> _Assignment_
The answer must be one number: how many lines in the data below include the string "Józefa".

> _Material supplied_
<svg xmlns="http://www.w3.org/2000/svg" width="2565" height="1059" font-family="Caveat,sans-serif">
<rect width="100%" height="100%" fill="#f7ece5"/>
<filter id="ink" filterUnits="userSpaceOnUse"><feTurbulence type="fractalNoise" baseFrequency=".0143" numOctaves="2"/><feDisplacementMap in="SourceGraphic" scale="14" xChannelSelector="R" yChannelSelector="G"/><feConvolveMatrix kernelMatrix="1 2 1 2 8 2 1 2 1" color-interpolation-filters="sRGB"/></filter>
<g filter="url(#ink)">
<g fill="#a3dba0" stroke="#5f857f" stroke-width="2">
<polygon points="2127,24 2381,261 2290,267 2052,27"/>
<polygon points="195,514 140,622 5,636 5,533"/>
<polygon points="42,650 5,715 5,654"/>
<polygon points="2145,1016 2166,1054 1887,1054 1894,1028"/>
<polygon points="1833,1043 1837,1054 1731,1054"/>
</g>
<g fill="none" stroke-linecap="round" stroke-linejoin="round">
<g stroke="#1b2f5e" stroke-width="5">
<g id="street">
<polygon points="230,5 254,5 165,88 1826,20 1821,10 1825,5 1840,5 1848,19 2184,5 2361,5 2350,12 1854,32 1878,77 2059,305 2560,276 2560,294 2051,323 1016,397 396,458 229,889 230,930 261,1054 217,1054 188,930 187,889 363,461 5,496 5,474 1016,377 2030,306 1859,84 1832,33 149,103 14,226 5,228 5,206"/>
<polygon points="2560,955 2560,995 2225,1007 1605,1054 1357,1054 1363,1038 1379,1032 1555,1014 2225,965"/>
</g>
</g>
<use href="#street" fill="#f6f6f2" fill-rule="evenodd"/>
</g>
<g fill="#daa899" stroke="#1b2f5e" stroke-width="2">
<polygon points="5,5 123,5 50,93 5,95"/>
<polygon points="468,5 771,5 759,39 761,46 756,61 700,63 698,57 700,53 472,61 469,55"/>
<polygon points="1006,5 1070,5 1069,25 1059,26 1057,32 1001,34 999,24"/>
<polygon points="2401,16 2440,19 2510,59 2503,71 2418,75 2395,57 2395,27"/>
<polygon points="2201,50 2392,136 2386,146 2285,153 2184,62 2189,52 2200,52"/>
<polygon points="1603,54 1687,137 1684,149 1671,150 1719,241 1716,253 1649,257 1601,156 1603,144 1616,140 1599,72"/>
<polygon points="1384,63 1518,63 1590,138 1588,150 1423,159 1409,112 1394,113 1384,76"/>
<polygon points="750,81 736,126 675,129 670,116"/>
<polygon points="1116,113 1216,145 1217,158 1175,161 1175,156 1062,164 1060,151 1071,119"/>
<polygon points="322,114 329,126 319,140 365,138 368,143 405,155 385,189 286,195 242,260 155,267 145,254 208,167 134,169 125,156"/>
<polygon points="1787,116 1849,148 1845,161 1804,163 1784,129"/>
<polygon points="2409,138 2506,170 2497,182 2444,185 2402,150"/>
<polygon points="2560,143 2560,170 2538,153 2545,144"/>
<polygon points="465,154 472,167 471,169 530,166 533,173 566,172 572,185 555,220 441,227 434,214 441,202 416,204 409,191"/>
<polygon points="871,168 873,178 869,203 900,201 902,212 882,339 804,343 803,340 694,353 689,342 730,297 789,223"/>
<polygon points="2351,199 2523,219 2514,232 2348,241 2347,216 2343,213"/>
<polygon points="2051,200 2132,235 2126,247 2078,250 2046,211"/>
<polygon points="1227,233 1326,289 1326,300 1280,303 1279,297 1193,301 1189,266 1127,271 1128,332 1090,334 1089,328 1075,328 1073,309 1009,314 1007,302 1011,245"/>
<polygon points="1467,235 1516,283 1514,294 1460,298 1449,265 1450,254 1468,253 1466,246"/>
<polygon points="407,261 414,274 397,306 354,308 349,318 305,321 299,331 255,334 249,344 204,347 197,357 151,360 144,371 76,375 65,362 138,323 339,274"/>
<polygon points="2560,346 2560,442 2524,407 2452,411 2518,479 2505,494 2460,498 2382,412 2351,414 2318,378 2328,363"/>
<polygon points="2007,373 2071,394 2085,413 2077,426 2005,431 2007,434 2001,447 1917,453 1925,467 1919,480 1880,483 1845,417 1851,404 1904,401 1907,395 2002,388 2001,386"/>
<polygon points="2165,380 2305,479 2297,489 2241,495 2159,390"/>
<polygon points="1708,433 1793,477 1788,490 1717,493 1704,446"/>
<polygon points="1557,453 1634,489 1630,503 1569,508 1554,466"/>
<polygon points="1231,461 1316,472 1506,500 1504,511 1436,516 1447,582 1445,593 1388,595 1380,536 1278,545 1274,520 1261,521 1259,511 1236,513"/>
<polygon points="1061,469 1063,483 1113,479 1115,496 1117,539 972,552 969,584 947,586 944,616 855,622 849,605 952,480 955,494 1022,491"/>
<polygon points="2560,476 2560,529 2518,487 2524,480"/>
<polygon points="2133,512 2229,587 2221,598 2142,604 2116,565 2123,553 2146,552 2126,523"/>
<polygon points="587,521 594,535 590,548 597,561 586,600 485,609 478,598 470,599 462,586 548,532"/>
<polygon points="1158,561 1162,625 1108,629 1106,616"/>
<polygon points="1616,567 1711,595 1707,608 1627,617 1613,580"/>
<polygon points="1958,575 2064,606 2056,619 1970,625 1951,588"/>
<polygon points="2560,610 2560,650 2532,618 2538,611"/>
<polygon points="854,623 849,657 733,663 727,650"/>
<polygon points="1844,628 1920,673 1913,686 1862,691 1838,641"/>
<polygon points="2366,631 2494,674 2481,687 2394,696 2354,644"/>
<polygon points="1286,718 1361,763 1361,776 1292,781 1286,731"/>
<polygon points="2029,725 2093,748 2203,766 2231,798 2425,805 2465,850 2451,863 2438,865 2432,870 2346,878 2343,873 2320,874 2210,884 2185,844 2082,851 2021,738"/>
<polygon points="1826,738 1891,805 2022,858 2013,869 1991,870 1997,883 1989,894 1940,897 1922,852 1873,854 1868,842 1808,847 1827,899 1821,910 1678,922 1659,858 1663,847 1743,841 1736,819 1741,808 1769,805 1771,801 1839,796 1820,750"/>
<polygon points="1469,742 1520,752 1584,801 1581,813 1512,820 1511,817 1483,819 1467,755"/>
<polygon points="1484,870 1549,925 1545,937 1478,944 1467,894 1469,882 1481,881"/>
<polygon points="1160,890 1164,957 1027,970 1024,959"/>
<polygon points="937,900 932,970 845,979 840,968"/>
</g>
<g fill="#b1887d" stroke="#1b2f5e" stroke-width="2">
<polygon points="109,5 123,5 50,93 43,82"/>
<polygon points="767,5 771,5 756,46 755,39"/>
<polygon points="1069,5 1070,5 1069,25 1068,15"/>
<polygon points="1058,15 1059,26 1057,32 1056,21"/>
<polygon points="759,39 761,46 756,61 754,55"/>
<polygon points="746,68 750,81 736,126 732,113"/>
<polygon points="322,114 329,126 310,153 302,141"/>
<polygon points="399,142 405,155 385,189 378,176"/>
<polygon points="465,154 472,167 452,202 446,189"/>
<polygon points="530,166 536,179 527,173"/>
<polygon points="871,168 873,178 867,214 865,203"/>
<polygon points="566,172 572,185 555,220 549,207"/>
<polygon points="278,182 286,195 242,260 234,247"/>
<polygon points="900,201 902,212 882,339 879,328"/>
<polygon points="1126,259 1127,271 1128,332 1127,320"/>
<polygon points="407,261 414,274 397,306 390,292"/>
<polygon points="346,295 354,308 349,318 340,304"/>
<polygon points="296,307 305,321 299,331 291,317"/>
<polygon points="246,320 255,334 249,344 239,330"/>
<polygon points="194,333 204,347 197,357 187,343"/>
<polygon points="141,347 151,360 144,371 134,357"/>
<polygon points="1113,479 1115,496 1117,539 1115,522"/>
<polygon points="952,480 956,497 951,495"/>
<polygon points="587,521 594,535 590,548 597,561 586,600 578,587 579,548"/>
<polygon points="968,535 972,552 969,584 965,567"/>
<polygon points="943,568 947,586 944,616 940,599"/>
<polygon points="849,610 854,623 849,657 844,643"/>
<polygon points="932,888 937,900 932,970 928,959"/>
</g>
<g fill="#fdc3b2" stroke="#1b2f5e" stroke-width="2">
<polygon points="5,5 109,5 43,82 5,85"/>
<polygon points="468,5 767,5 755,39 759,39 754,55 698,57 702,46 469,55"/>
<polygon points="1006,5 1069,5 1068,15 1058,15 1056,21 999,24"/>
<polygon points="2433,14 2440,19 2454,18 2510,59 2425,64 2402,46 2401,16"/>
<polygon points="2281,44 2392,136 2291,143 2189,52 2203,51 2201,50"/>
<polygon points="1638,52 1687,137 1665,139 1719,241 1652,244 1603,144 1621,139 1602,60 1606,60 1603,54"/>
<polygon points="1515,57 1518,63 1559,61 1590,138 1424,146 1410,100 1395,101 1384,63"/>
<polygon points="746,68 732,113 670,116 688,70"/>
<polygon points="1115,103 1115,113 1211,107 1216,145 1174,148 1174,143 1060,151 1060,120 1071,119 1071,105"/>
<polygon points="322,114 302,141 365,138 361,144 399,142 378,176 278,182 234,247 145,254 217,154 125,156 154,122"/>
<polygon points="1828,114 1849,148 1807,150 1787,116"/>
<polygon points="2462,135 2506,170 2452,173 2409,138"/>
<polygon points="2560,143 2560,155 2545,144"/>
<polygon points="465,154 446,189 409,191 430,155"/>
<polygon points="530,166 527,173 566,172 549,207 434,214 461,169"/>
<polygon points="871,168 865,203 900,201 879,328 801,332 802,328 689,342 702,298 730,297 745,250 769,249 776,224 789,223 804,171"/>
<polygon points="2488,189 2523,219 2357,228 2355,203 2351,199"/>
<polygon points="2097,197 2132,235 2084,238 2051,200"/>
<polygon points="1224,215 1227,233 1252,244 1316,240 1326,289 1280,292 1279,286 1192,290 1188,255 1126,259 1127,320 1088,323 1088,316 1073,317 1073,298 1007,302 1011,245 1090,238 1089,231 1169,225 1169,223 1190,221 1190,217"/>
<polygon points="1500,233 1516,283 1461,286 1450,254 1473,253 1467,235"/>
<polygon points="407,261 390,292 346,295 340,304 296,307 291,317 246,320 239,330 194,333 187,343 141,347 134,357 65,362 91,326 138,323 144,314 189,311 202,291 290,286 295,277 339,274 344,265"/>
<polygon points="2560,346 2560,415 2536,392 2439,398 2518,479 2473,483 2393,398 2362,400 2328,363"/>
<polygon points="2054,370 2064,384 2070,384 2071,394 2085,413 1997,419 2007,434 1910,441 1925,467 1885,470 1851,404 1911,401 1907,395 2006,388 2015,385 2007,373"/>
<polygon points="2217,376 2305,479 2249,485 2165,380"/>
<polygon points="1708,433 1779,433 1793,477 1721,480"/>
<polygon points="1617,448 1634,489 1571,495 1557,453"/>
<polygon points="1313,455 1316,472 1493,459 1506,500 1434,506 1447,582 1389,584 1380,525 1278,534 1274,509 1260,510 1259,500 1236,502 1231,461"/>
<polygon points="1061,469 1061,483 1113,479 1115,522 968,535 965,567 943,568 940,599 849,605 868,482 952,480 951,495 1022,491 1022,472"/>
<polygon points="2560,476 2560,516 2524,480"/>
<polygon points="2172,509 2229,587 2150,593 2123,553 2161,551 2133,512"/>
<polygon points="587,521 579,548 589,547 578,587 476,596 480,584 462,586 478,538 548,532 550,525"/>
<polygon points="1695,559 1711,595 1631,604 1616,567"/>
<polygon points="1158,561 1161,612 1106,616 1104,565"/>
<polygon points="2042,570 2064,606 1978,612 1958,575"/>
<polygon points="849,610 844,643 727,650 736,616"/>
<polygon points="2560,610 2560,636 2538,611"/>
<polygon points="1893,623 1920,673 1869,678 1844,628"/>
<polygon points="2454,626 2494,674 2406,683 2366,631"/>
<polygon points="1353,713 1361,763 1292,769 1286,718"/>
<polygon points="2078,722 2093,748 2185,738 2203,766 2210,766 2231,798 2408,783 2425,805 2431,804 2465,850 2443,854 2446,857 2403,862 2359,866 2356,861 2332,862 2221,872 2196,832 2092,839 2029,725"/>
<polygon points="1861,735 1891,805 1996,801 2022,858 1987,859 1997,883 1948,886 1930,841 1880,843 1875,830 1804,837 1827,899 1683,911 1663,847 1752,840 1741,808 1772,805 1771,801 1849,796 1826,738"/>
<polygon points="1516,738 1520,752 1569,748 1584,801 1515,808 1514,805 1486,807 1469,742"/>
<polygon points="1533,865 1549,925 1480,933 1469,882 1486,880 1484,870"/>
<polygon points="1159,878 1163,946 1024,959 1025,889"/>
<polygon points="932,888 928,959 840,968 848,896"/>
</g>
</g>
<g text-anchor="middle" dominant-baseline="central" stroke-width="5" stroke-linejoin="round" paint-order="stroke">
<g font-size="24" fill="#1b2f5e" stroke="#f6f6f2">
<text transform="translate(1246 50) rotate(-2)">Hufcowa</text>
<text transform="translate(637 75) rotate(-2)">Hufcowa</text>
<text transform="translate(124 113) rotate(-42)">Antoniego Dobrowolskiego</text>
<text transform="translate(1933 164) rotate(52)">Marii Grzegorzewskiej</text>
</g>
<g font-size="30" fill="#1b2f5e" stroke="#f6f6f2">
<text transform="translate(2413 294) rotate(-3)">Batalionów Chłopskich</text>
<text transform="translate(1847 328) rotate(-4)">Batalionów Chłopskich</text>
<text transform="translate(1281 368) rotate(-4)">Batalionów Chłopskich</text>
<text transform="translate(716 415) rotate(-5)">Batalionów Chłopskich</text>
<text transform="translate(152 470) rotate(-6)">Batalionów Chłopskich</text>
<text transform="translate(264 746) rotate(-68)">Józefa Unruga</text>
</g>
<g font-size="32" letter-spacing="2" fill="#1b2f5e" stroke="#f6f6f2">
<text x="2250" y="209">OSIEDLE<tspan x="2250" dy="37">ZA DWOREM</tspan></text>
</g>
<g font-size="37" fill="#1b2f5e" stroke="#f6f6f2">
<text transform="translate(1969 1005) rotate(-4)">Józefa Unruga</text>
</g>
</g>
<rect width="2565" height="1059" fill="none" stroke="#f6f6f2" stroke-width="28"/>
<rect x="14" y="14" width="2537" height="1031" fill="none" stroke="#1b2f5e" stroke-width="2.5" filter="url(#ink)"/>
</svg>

> _Task response_
2